O cartório 1º TABELIONATO DE NOTAS, erguido em Conquista em 1888, representa um marco na história da cidade e um importante elo com o passado colonial. A data oficial de sua instalação é crucial para entender o contexto da região. Conforme a história da cidade, Conquista, em sua ascensão como um importante centro de comércio e agricultura, passou por um período de expansão e desenvolvimento, impulsionado pela chegada de imigrantes e pela crescente demanda por documentos. A fundação do cartório foi, portanto, um reflexo dessa transformação, buscando formalizar e registrar as transações comerciais e familiares que se tornavam cada vez mais comuns.

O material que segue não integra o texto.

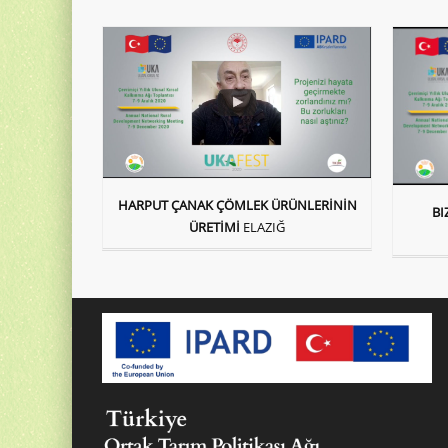
HARPUT ÇANAK ÇÖMLEK ÜRÜNLERİNİN
BI
ÜRETİMİ
ELAZIĞ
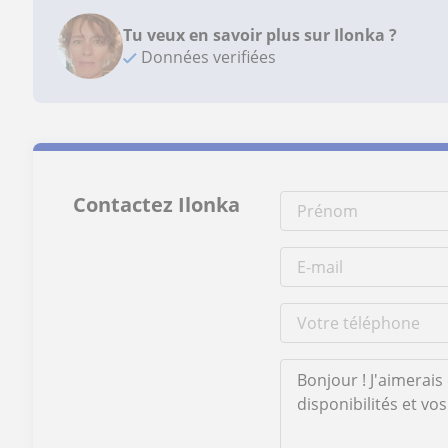
Tu veux en savoir plus sur Ilonka ?
Données verifiées
Contactez Ilonka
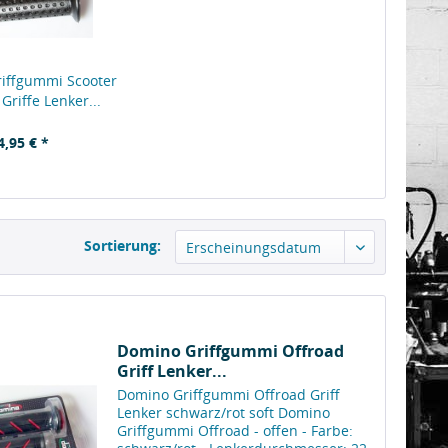
iffgummi Scooter
Griffe Lenker...
4,95 € *
Sortierung:
Domino Griffgummi Offroad
Griff Lenker...
Domino Griffgummi Offroad Griff
Lenker schwarz/rot soft Domino
Griffgummi Offroad - offen - Farbe:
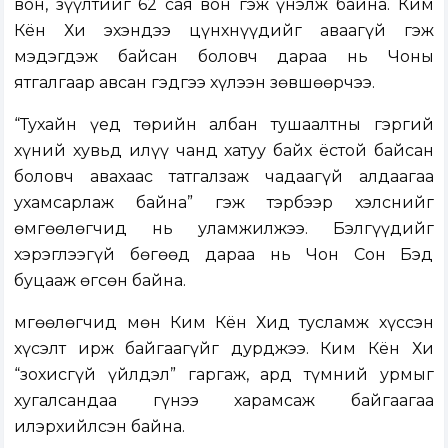
вон, зүүлтийг 62 сая вон гэж үнэлж байна. Ким
Кён Хи эхэндээ цүнхнүүдийг аваагүй гэж
мэдэгдэж байсан боловч дараа нь Чоны
ятгалгаар авсан гэдгээ хүлээн зөвшөөрчээ.
“Тухайн үед төрийн албан тушаалтны гэргий
хүний хувьд илүү чанд хатуу байх ёстой байсан
боловч авахаас татгалзаж чадаагүй алдаагаа
ухамсарлаж байна” гэж тэрбээр хэлснийг
өмгөөлөгчид нь уламжилжээ. Бэлгүүдийг
хэрэглээгүй бөгөөд дараа нь Чон Сон Бэд
буцааж өгсөн байна.
Өмгөөлөгчид мөн Ким Кён Хид тусламж хүссэн
хүсэлт ирж байгаагүйг дурджээ. Ким Кён Хи
“зохисгүй үйлдэл” гаргаж, ард түмний урмыг
хугалсандаа гүнээ харамсаж байгаагаа
илэрхийлсэн байна.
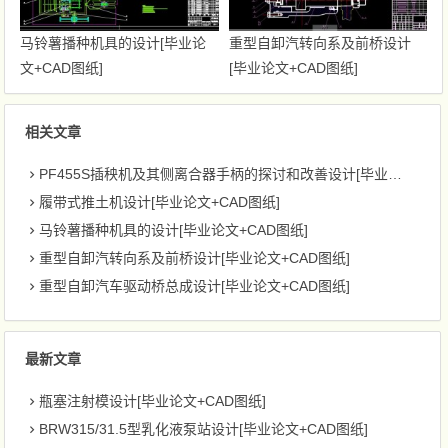
马铃薯播种机具的设计[毕业论
重型自卸汽转向系及前桥设计
文+CAD图纸]
[毕业论文+CAD图纸]
相关文章
PF455S插秧机及其侧离合器手柄的探讨和改善设计[毕业论文+CAD图纸]
履带式推土机设计[毕业论文+CAD图纸]
马铃薯播种机具的设计[毕业论文+CAD图纸]
重型自卸汽转向系及前桥设计[毕业论文+CAD图纸]
重型自卸汽车驱动桥总成设计[毕业论文+CAD图纸]
最新文章
瓶塞注射模设计[毕业论文+CAD图纸]
BRW315/31.5型乳化液泵站设计[毕业论文+CAD图纸]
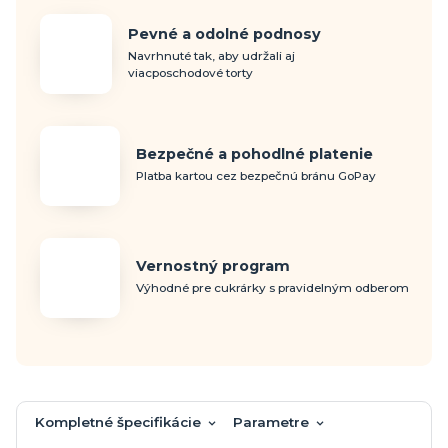
Pevné a odolné podnosy
Navrhnuté tak, aby udržali aj
viacposchodové torty
Bezpečné a pohodlné platenie
Platba kartou cez bezpečnú bránu GoPay
Vernostný program
Výhodné pre cukrárky s pravidelným odberom
Kompletné špecifikácie
Parametre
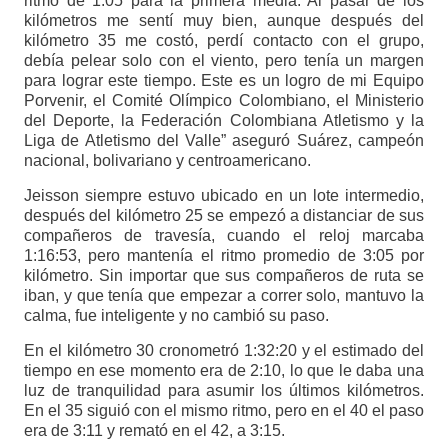
ritmo de 1:05 para la primera media. Al pasar de los
kilómetros me sentí muy bien, aunque después del
kilómetro 35 me costó, perdí contacto con el grupo,
debía pelear solo con el viento, pero tenía un margen
para lograr este tiempo. Este es un logro de mi Equipo
Porvenir, el Comité Olímpico Colombiano, el Ministerio
del Deporte, la Federación Colombiana Atletismo y la
Liga de Atletismo del Valle” aseguró Suárez, campeón
nacional, bolivariano y centroamericano.
Jeisson siempre estuvo ubicado en un lote intermedio,
después del kilómetro 25 se empezó a distanciar de sus
compañeros de travesía, cuando el reloj marcaba
1:16:53, pero mantenía el ritmo promedio de 3:05 por
kilómetro. Sin importar que sus compañeros de ruta se
iban, y que tenía que empezar a correr solo, mantuvo la
calma, fue inteligente y no cambió su paso.
En el kilómetro 30 cronometró 1:32:20 y el estimado del
tiempo en ese momento era de 2:10, lo que le daba una
luz de tranquilidad para asumir los últimos kilómetros.
En el 35 siguió con el mismo ritmo, pero en el 40 el paso
era de 3:11 y remató en el 42, a 3:15.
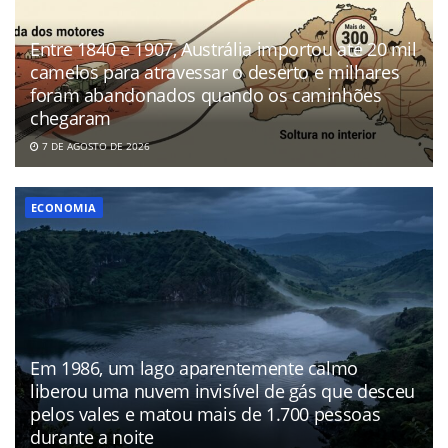
Entre 1840 e 1907, Austrália importou até 20 mil
camelos para atravessar o deserto e milhares
foram abandonados quando os caminhões
chegaram
7 DE AGOSTO DE 2026
ECONOMIA
Em 1986, um lago aparentemente calmo
liberou uma nuvem invisível de gás que desceu
pelos vales e matou mais de 1.700 pessoas
durante a noite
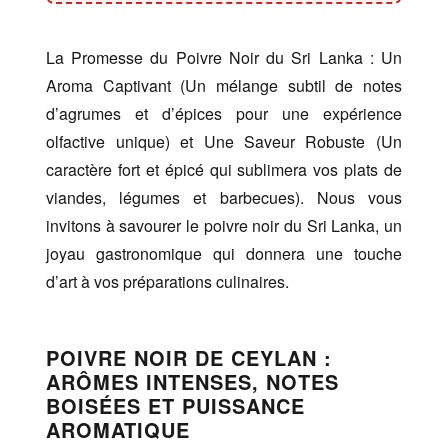
La Promesse du Poivre Noir du Sri Lanka : Un
Aroma Captivant (Un mélange subtil de notes
d’agrumes et d’épices pour une expérience
olfactive unique) et Une Saveur Robuste (Un
caractère fort et épicé qui sublimera vos plats de
viandes, légumes et barbecues). Nous vous
invitons à savourer le poivre noir du Sri Lanka, un
joyau gastronomique qui donnera une touche
d’art à vos préparations culinaires.
POIVRE NOIR DE CEYLAN :
ARÔMES INTENSES, NOTES
BOISÉES ET PUISSANCE
AROMATIQUE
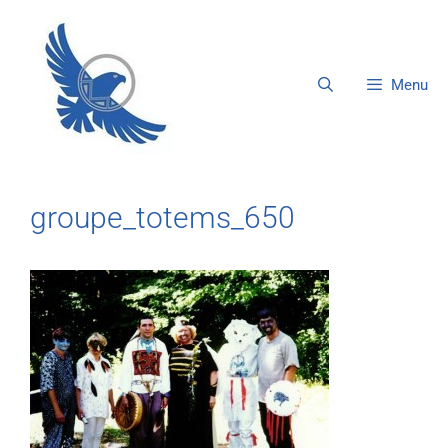
Menu
groupe_totems_650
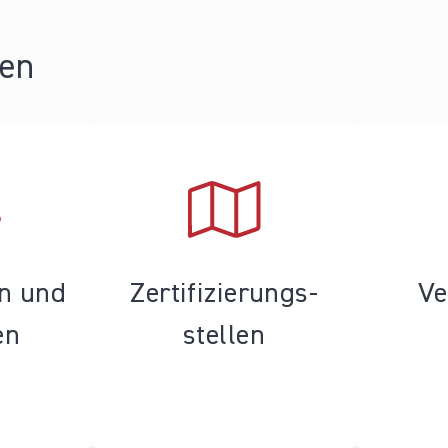
ren
en und
Zertifizierungs­
Ve
en
stellen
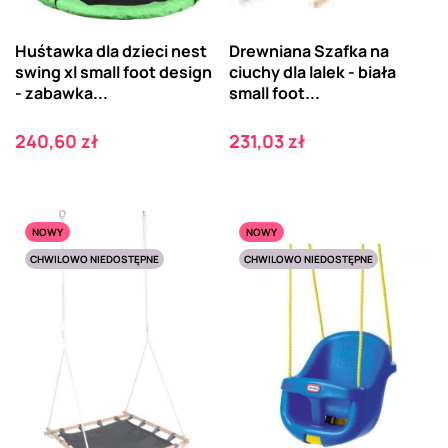
Huśtawka dla dzieci nest
Drewniana Szafka na
swing xl small foot design
ciuchy dla lalek - biała
- zabawka...
small foot...
Cena
Cena
240,60 zł
231,03 zł
NOWY
NOWY
CHWILOWO NIEDOSTĘPNE
CHWILOWO NIEDOSTĘPNE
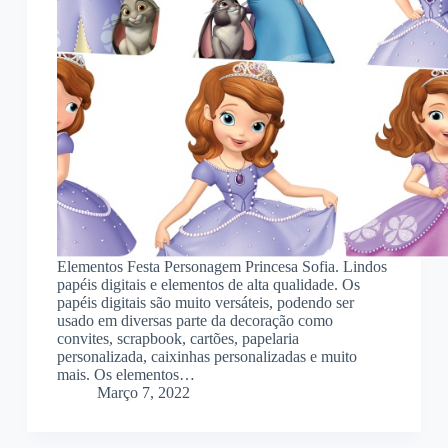
Elementos Festa Personagem Princesa Sofia. Lindos
papéis digitais e elementos de alta qualidade. Os
papéis digitais são muito versáteis, podendo ser
usado em diversas parte da decoração como
convites, scrapbook, cartões, papelaria
personalizada, caixinhas personalizadas e muito
mais. Os elementos…
Março 7, 2022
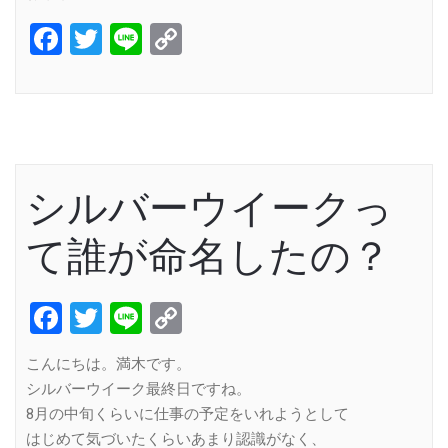
Facebook
Twitter
Line
Copy
Link
シルバーウイークっ
て誰が命名したの？
Facebook
Twitter
Line
Copy
Link
こんにちは。満木です。
シルバーウイーク最終日ですね。
8月の中旬くらいに仕事の予定をいれようとして
はじめて気づいたくらいあまり認識がなく、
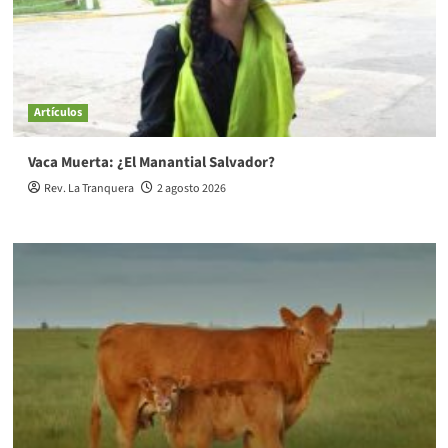
Artículos
Vaca Muerta: ¿El Manantial Salvador?
Rev. La Tranquera
2 agosto 2026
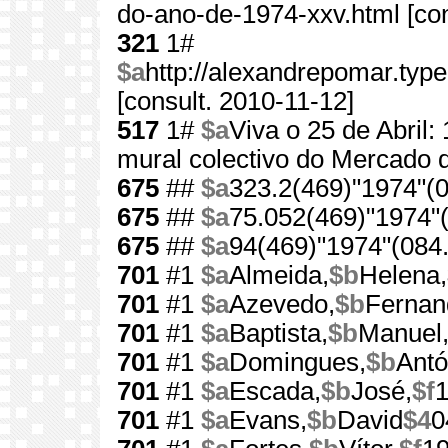
do-ano-de-1974-xxv.html [con
321
1#
$a
http://alexandrepomar.ty
[consult. 2010-11-12]
517
1#
$a
Viva o 25 de Abril:
mural colectivo do Mercado d
675
##
$a
323.2(469)"1974"(0
675
##
$a
75.052(469)"1974"(
675
##
$a
94(469)"1974"(084.
701
#1
$a
Almeida,
$b
Helena,
701
#1
$a
Azevedo,
$b
Fernan
701
#1
$a
Baptista,
$b
Manuel
701
#1
$a
Domingues,
$b
Antó
701
#1
$a
Escada,
$b
José,
$f
701
#1
$a
Evans,
$b
David
$4
0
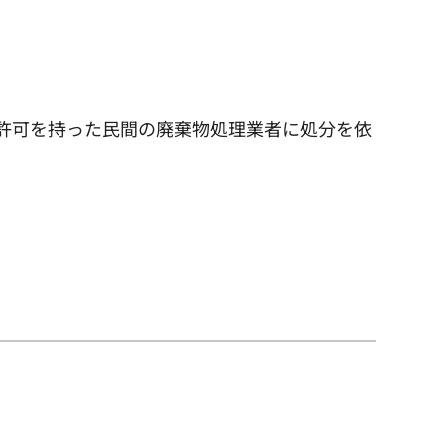
許可を持った民間の廃棄物処理業者に処分を依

O nome do primeiro tabelião, Antônio Ferreira da Silva, foi escolhido com base em sua habilidade e dedicação à administração. Ele foi o pioneiro a estabelecer o cartório, e sua atuação inicial foi marcada pela organização de registros de propriedades, contratos de compra e venda e, principalmente, a documentação de famílias de fazendeiros e comerciantes. Ao longo das décadas, o cartório passou por diversas transformações, adaptando-se às necessidades da população e às mudanças sociais da época. A adição de novos tabeliães, como o Sr. José Manuel Oliveira, em 1935, e a implementação de novas tecnologias de registro, como a utilização de máquinas de escrever, permitiram o aumento da eficiência e a expansão das atividades do cartório. A cidade de Conquista, em sua busca por modernização, valorizou o papel do cartório como um instrumento fundamental para a vida social e econômica da comunidade.
O 1º TABELIONATO DE NOTAS se tornou um ponto de referência para as famílias da região, oferecendo serviços de registro de nascimento, casamento e óbito, além de auxiliar na emissão de documentos como certidões de nascimento, casamento e óbito. A comunidade de Conquista, especialmente as famílias de fazendeiros e comerciantes, confiava no cartório para garantir a segurança jurídica de seus negócios e a continuidade de suas tradições. Apesar de ter se mantido relevante por décadas, o cartório passou por um processo de modernização e, em 2010, foi formalmente extinto, mas sua história continua viva na memória de Conquista, como um testemunho da importância do papel do cartório na preservação da memória e na garantia da segurança jurídica da cidade.